Pendant deux ans, l'intelligence artificielle a été proposée à des tarifs quasi symboliques : APIs accessibles, chatbots gratuits, génération de contenu à la demande. Cette période d'abondance artificielle touche désormais à sa fin. Les coûts du compute, longtemps subventionnés par les levées de fonds massives des grands acteurs, remontent à la surface, et les hausses de prix se multiplient chez les principaux fournisseurs de services IA. Ce retournement a des conséquences directes pour les entreprises et développeurs qui ont bâti leurs produits sur des hypothèses de coût très basses. Les marges se réduisent, les modèles économiques sont à revoir, et les startups les plus dépendantes des APIs tierces se retrouvent sous pression. Pour les utilisateurs finaux, la fin des offres gratuites ou très généreuses signifie une recomposition du marché : les acteurs capables de maîtriser leur infrastructure prendront l'avantage sur ceux qui sous-traitent entièrement leur compute. Ce tournant s'explique par la conjonction de plusieurs facteurs : la demande mondiale en puissance GPU explose tandis que l'offre reste contrainte, les datacenters saturent, et les investisseurs commencent à exiger de la rentabilité après des années de croissance à perte. OpenAI, Anthropic, Google et Microsoft ont tous signalé des tensions sur leurs infrastructures. La prochaine phase de l'IA sera celle de la sélection économique : seuls survivront les usages dont la valeur justifie réellement le coût de calcul.

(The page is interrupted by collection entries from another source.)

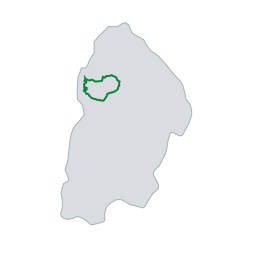 Daga on a map of Bhutan (Natural Earth projection), rotated 102°
{"feature_id": "BTN-2434", "entity_name": "Daga", "entity_type": "District", "adm_level": 1, "iso_a3": "BTN", "parent_name": "Bhutan", "parent_adm1": "", "projection": "natural_earth1", "projection_center": [89.858, 27.036], "detail": "fine", "context": "in_parent", "style": "outline", "palette": "green", "viewbox_px": 256, "rotation_deg": 102, "n_neighbors": 0, "source": "natural_earth", "source_scale": "10m", "svg_char_len": 2667}
<svg xmlns="http://www.w3.org/2000/svg" viewBox="0 0 256 256"><g transform="rotate(102 128 128)"><path d="M202.7,109.2L202.3,110.9L200.6,115.4L199.5,120.2L200.5,124.2L204.4,128.9L209.6,132.7L216.2,133.0L222.3,131.6L224.8,132.2L228.1,138.5L230.5,144.0L227.3,149.6L225.6,154.6L225.0,158.1L225.4,159.6L227.4,162.5L229.7,167.3L230.0,171.8L228.6,174.7L225.4,176.2L222.1,175.8L219.3,175.8L215.9,176.4L210.4,178.0L205.4,180.1L196.0,179.7L192.2,175.3L190.4,175.3L181.8,181.0L172.4,180.0L155.3,181.9L148.2,182.4L140.9,181.7L137.2,180.5L130.3,176.5L124.0,173.6L117.7,176.3L115.5,176.8L110.4,183.6L99.3,185.9L88.3,187.6L85.1,186.7L78.9,186.2L78.7,184.6L78.8,183.1L77.4,181.8L74.9,180.6L70.6,180.0L65.0,178.3L61.9,176.7L50.6,179.1L44.0,175.5L36.5,170.5L32.8,168.3L31.4,160.6L30.1,158.2L27.1,155.5L25.5,152.5L26.8,149.3L34.3,143.5L34.9,142.1L38.3,131.1L43.1,127.2L47.8,121.6L51.4,112.8L58.3,103.8L65.8,94.6L71.0,87.0L74.5,83.5L81.6,79.8L87.5,77.5L91.6,72.5L96.6,69.7L101.6,68.4L109.2,69.1L116.3,70.9L124.1,73.4L125.0,75.4L124.3,79.0L123.2,82.6L123.2,84.5L124.4,85.5L132.0,86.2L141.3,85.7L146.6,86.2L158.2,89.5L161.7,91.9L165.2,93.7L168.7,93.4L173.1,89.5L177.8,86.2L180.6,85.7L182.7,86.7L186.4,89.9L194.1,92.8L201.0,95.0L203.2,97.1L202.5,106.2L202.7,109.2Z" fill="#d9dde1" stroke="#a8b0b8" stroke-width="1"/><path d="M88.6,145.4L89.9,146.1L91.7,146.0L92.2,146.2L93.1,146.8L93.9,147.6L95.2,148.8L95.8,149.6L96.2,150.3L96.4,150.6L96.7,151.5L97.5,153.1L98.9,155.2L101.5,155.5L103.9,156.6L104.8,156.8L106.4,157.8L106.7,160.3L106.4,161.5L106.8,162.2L106.8,163.9L106.5,166.2L106.5,166.4L106.5,168.6L105.9,170.5L104.9,171.7L104.4,172.8L103.3,173.5L103.1,174.0L103.1,174.4L103.0,175.0L103.0,175.3L103.1,176.0L100.8,177.8L100.6,178.1L100.4,178.5L100.5,178.6L100.8,178.8L100.8,179.0L100.5,179.1L100.2,179.0L99.9,178.8L99.7,178.5L99.7,178.0L99.5,177.4L99.3,176.9L98.8,176.5L98.6,176.4L98.4,176.6L98.4,177.3L98.4,177.8L98.2,178.4L97.9,179.0L97.7,179.2L97.5,179.3L97.3,179.2L97.2,179.0L97.2,178.8L97.1,178.6L97.0,178.2L96.7,179.1L96.3,179.4L94.8,180.0L94.2,180.0L93.8,179.8L93.1,179.1L92.7,178.7L91.9,178.3L91.5,178.4L91.4,178.5L91.4,179.1L91.4,179.4L91.3,179.7L91.2,179.9L91.1,180.3L90.3,179.9L90.1,179.9L89.6,179.9L89.3,180.0L88.2,180.3L88.6,179.9L88.7,179.7L89.1,178.8L89.2,178.3L89.4,177.4L89.5,176.4L89.4,175.7L89.1,174.7L88.4,173.6L88.3,173.3L88.3,172.4L89.4,170.1L88.6,166.8L88.3,165.9L87.1,163.2L83.2,163.2L83.4,162.2L83.5,161.9L83.6,161.5L83.3,160.7L81.8,160.2L80.7,156.5L79.7,155.0L80.3,153.0L80.6,151.3L80.9,150.4L81.2,149.9L81.5,149.6L81.8,149.4L82.5,149.1L82.9,148.9L83.4,148.3L83.8,147.6L84.3,146.0L85.0,146.2L88.6,145.4Z" fill="none" stroke="#15803d" stroke-width="2"/></g></svg>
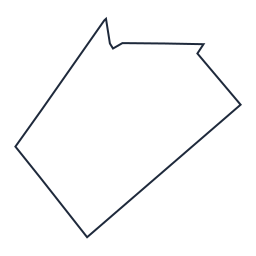 Wilson, Texas, United States of America (Robinson projection)
{"feature_id": "52423323B14345052331851", "entity_name": "Wilson", "entity_type": "district", "adm_level": 2, "iso_a3": "USA", "parent_name": "United States of America", "parent_adm1": "Texas", "projection": "robinson", "projection_center": [-98.109, 29.162], "detail": "fine", "context": "isolated", "style": "outline", "palette": "slate", "viewbox_px": 256, "rotation_deg": 0, "n_neighbors": 0, "source": "geoboundaries", "source_scale": "gbopen_adm2", "svg_char_len": 294}
<svg xmlns="http://www.w3.org/2000/svg" viewBox="0 0 256 256"><path d="M15.4,146.6L40.7,178.2L87.1,237.2L152.1,181.1L240.6,104.7L197.4,53.5L203.5,44.2L165.1,43.5L122.4,43.1L113.0,48.5L109.9,43.5L106.0,18.8L104.2,20.5L42.0,109.3L15.4,146.6Z" fill="none" stroke="#1e293b" stroke-width="2"/></svg>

UELes startups et développeurs européens qui ont bâti leurs produits sur des APIs IA bon marché doivent revoir en urgence leurs modèles économiques face à la remontée des coûts de compute.

💬 On y est. J'avais mis un an à convaincre des clients que les APIs IA à 0,002$ du token, c'était pas un modèle viable sur le long terme, et là ça se confirme brutalement. Les startups qui ont bâti leur MRR sur du compute subventionné par la VC money vont avoir quelques trimestres difficiles. Reste à voir qui a les reins assez solides pour absorber la hausse, ou qui va simplement disparaître.